The LeapFish Chronicles: "Admitting To Click Fraud Is An Interesting Business Model."

When we first covered LeapFish, once a domain name appraisal service, they had just launched a new meta search engine which I claimed no one would ever use. Practically immediately after posting, we were flooded with anonymous comments praising the service, all coming from the same IP address and within half an hour (CEO Ben Behrouzi later apologized for the astroturfing).

But there were other reports on the net that showed the employees were indeed painting a far better picture of the company than the reality would suggest. Some of those targeted blogged about their experiences of being approached by super-aggressive sales people from LeapFish, which is ok up to a point. But I have never heard of sales tactics like this: blatantly committing click fraud to drive up the advertising cost for potential clients using other systems in the hopes that they would be inclined to switch to LeapFish instead, and bragging about it to those potential clients!

And that’s exactly what happened this morning.
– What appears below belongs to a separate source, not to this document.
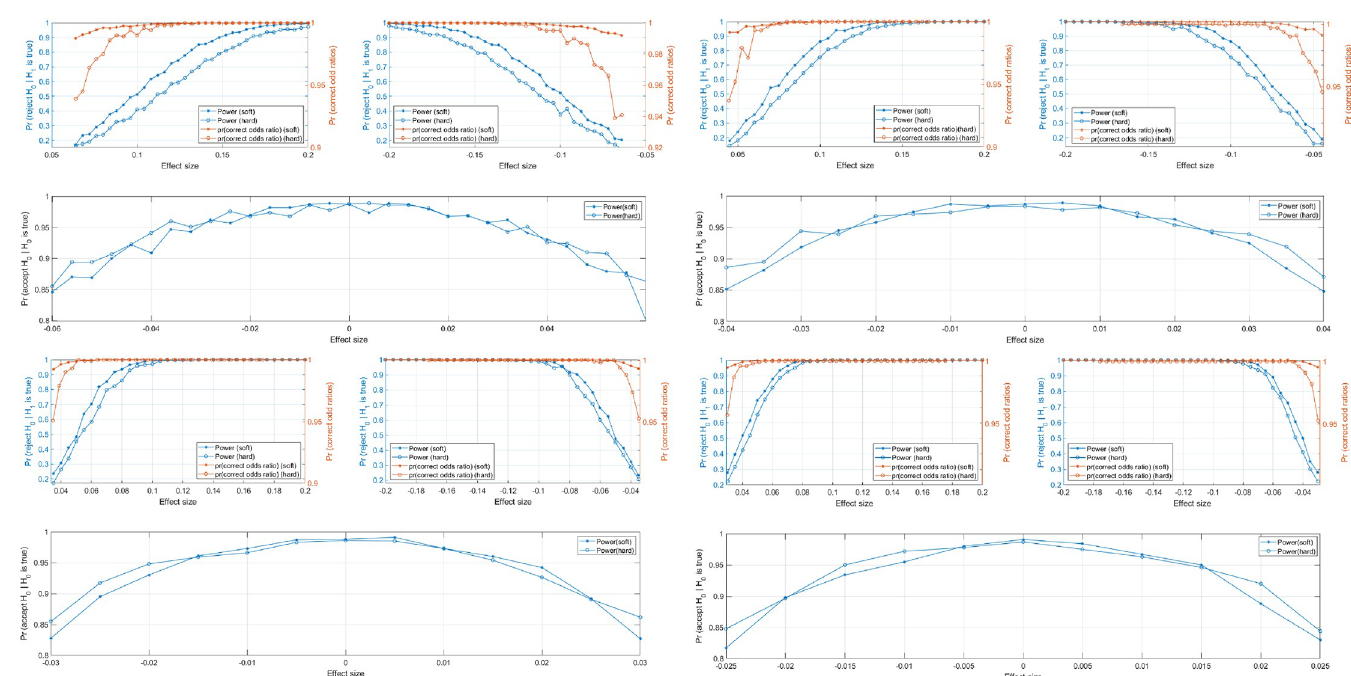
Fig 6. The pr ( reject H 0 | H 1 is true ) and pr ( accept H 0 | H 0 is true ) at (a) M = 250, (b) M = 500, M = 1000 and M =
We got an e-mail from Matt at Pong-A-Long who had been contacted earlier today by a LeapFish employee named Chris who was looking to sell him the company’s online advertising services. After being told that Pong-A-Long wasn’t interested, Chris called back a couple of minutes after the first call to try again. He got the same response. Apparently, he ended the second telephone call with the words “well, have fun spending money on Google” (LeapFish might have targeted Pong-A-Long because they noticed the company was advertising using Google AdWords in the first place).
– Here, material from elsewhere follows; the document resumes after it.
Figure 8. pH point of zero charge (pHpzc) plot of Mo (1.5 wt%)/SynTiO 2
Chris later decided to follow up on his two unsolicited phone calls with an e-mail to Pong-A-Long saying:

I just clicked on your link 50 times. Pay per click hurts. Found you on page 2 of the sponsored links. Call me for an advertising solution (888)REDACTED-EXT 765.


As Matt puts it: “Admitting to click fraud is an interesting business model.”

(For the record: we called the number and determined that it was in fact the LeapFish office)

Update: Behrouzi responds on his blog. He’s disappointed in TechCrunch.